The most recent data from the Centers for Disease Control and Prevention (CDC) shows that while multi-drug resistant foodborne Salmonella decreased during the past 10 years and drug resistance remained low in 2012, resistance in the germ that causes typhoid fever (Salmonella typhi) to quinolones increased significantly in 2012. The findings were published in the 2012 National Antimicrobial Resistance Monitoring System (NARMS) Annual Human Isolates Report.
According to the report, approximately one in five Salmonella Heidelberg infections was resistant to ceftriaxone; this Salmonella serotype has been connected to recent outbreaks associated with poultry.
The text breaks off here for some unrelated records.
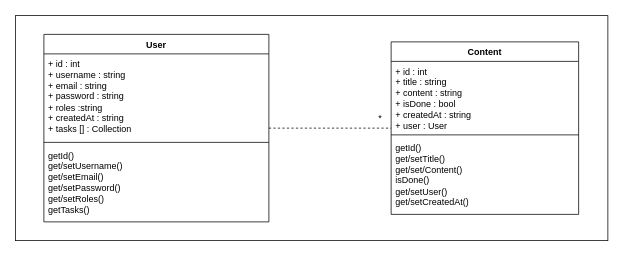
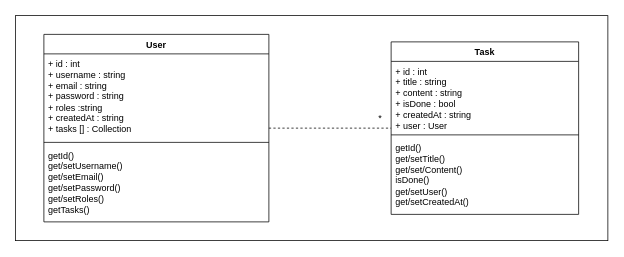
  <mxCell id="0" />
  <mxCell id="1" parent="0" />
  <mxCell id="2" value="" style="rounded=0;whiteSpace=wrap;html=1;movable=1;resizable=1;rotatable=1;deletable=1;editable=1;locked=0;connectable=1;labelBackgroundColor=none;" parent="1" vertex="1"><mxGeometry x="20" y="20" width="790" height="300" as="geometry" /></mxCell>
  <mxCell id="3" style="edgeStyle=orthogonalEdgeStyle;rounded=0;orthogonalLoop=1;jettySize=auto;html=1;endArrow=none;endFill=0;dashed=1;" parent="1" source="4" target="8" edge="1"><mxGeometry relative="1" as="geometry" /></mxCell>
  <mxCell id="4" value="User" style="swimlane;fontStyle=1;align=center;verticalAlign=top;childLayout=stackLayout;horizontal=1;startSize=26;horizontalStack=0;resizeParent=1;resizeParentMax=0;resizeLast=0;collapsible=1;marginBottom=0;whiteSpace=wrap;html=1;" parent="1" vertex="1"><mxGeometry x="58" y="45" width="300" height="250" as="geometry" /></mxCell>
  <mxCell id="5" value="&lt;div&gt;+ id : int&lt;/div&gt;&lt;div&gt;+ username : string&lt;/div&gt;&lt;div&gt;+ email : string&lt;br&gt;&lt;/div&gt;&lt;div&gt;+ password : string&lt;br&gt;&lt;/div&gt;&lt;div&gt;+ roles :string&lt;br&gt;&lt;/div&gt;&lt;div&gt;+ createdAt : string&lt;br&gt;&lt;/div&gt;&lt;div&gt;+ tasks [] : Collection&lt;br&gt;&lt;/div&gt;&lt;div&gt;&lt;br&gt;&lt;/div&gt;" style="text;strokeColor=none;fillColor=none;align=left;verticalAlign=top;spacingLeft=4;spacingRight=4;overflow=hidden;rotatable=0;points=[[0,0.5],[1,0.5]];portConstraint=eastwest;whiteSpace=wrap;html=1;" parent="4" vertex="1"><mxGeometry y="26" width="300" height="114" as="geometry" /></mxCell>
  <mxCell id="6" value="" style="line;strokeWidth=1;fillColor=none;align=left;verticalAlign=middle;spacingTop=-1;spacingLeft=3;spacingRight=3;rotatable=0;labelPosition=right;points=[];portConstraint=eastwest;strokeColor=inherit;" parent="4" vertex="1"><mxGeometry y="140" width="300" height="8" as="geometry" /></mxCell>
  <mxCell id="7" value="&lt;div&gt;getId()&lt;/div&gt;&lt;div&gt;get/setUsername()&lt;/div&gt;&lt;div&gt;get/setEmail()&lt;br&gt;&lt;/div&gt;&lt;div&gt;get/setPassword()&lt;/div&gt;&lt;div&gt;get/setRoles()&lt;/div&gt;&lt;div&gt;getTasks()&lt;br&gt;&lt;/div&gt;&lt;div&gt;&lt;br&gt;&lt;/div&gt;" style="text;strokeColor=none;fillColor=none;align=left;verticalAlign=top;spacingLeft=4;spacingRight=4;overflow=hidden;rotatable=0;points=[[0,0.5],[1,0.5]];portConstraint=eastwest;whiteSpace=wrap;html=1;strokeWidth=1;" parent="4" vertex="1"><mxGeometry y="148" width="300" height="102" as="geometry" /></mxCell>
- <mxCell id="8" value="Content" style="swimlane;fontStyle=1;align=center;verticalAlign=top;childLayout=stackLayout;horizontal=1;startSize=26;horizontalStack=0;resizeParent=1;resizeParentMax=0;resizeLast=0;collapsible=1;marginBottom=0;whiteSpace=wrap;html=1;" parent="1" vertex="1"><mxGeometry x="521" y="55" width="250" height="230" as="geometry" /></mxCell>
+ <mxCell id="8" value="Task" style="swimlane;fontStyle=1;align=center;verticalAlign=top;childLayout=stackLayout;horizontal=1;startSize=26;horizontalStack=0;resizeParent=1;resizeParentMax=0;resizeLast=0;collapsible=1;marginBottom=0;whiteSpace=wrap;html=1;" parent="1" vertex="1"><mxGeometry x="521" y="55" width="250" height="230" as="geometry" /></mxCell>
  <mxCell id="9" value="&lt;div&gt;+ id : int&lt;/div&gt;&lt;div&gt;+ title : string&lt;br&gt;&lt;/div&gt;&lt;div&gt;+ content : string&lt;br&gt;&lt;/div&gt;&lt;div&gt;+ isDone : bool&lt;/div&gt;&lt;div&gt;+ createdAt : string&lt;/div&gt;&lt;div&gt;+ user : User&lt;/div&gt;" style="text;strokeColor=none;fillColor=none;align=left;verticalAlign=top;spacingLeft=4;spacingRight=4;overflow=hidden;rotatable=0;points=[[0,0.5],[1,0.5]];portConstraint=eastwest;whiteSpace=wrap;html=1;" parent="8" vertex="1"><mxGeometry y="26" width="250" height="94" as="geometry" /></mxCell>
  <mxCell id="10" value="" style="line;strokeWidth=1;fillColor=none;align=left;verticalAlign=middle;spacingTop=-1;spacingLeft=3;spacingRight=3;rotatable=0;labelPosition=right;points=[];portConstraint=eastwest;strokeColor=inherit;" parent="8" vertex="1"><mxGeometry y="120" width="250" height="8" as="geometry" /></mxCell>
  <mxCell id="11" value="&lt;div&gt;getId()&lt;/div&gt;&lt;div&gt;get/setTitle()&lt;/div&gt;&lt;div&gt;get/set/Content()&lt;/div&gt;&lt;div&gt;isDone()&lt;/div&gt;&lt;div&gt;get/setUser()&lt;/div&gt;&lt;div&gt;get/setCreatedAt()&lt;br&gt;&lt;/div&gt;" style="text;strokeColor=none;fillColor=none;align=left;verticalAlign=top;spacingLeft=4;spacingRight=4;overflow=hidden;rotatable=0;points=[[0,0.5],[1,0.5]];portConstraint=eastwest;whiteSpace=wrap;html=1;" parent="8" vertex="1"><mxGeometry y="128" width="250" height="102" as="geometry" /></mxCell>
  <mxCell id="12" value="*" style="text;html=1;align=center;verticalAlign=middle;resizable=0;points=[];autosize=1;strokeColor=none;fillColor=none;" parent="1" vertex="1"><mxGeometry x="491" y="142" width="30" height="30" as="geometry" /></mxCell>
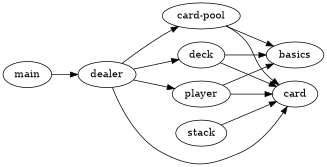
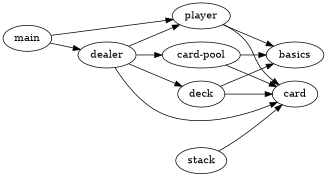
  digraph {
    rankdir=LR
    n1 [label=basics]
    n2 [label="card-pool"]
    n3 [label=card]
    n4 [label=dealer]
    n5 [label=deck]
    n6 [label=player]
    n7 [label=stack]
    n8 [label=main]
    n2 -> n1
    n2 -> n3
    n4 -> n2
    n4 -> n3
    n4 -> n5
    n4 -> n6
    n5 -> n1
    n5 -> n3
    n6 -> n1
    n6 -> n3
    n7 -> n3
    n8 -> n4
+   n8 -> n6
  }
Resistance to quinolone drugs in Salmonella typhi, the germ responsible for typhoid fever, increased to 68% in 2012. This has led to concerns about the efficacy of this drug in treating typhoid fever.
Some additional key items include:
- Campylobacter resistance to ciprofloxacin remained at 25%, despite FDA’s 2005 withdrawal of its approval for the use of enrofloxacin in poultry.
- Shigella resistance to ciprofloxacin (2%) and azithromycin (4%) is growing, but no Shigella strains were resistant to both drugs.
- Although fluoroquinolone resistance remained low in 2012, Salmonella enteritidis – the most common Salmonella type – accounted for 50% of infections resistant to nalidixic acid, which is used in laboratory testing for resistance.
- Resistance to nalidixic acid relates to decreased susceptibility to ciprofloxacin. Other research shows that many of the nalidixic acid resistant Salmonella enteritidis infections are acquired during travel abroad.
Funding for a proposed CDC initiative to improve detection and tracking of multidrug resistant Salmonella and other urgent antiobiotic resistant threats is included in the President’s proposed budget for 2015. The CDC estimates that an additional $30 million in funding annually over five years could reduce multidrug resistant Salmonella infections by 25%, as well as reductions in other resistant infections.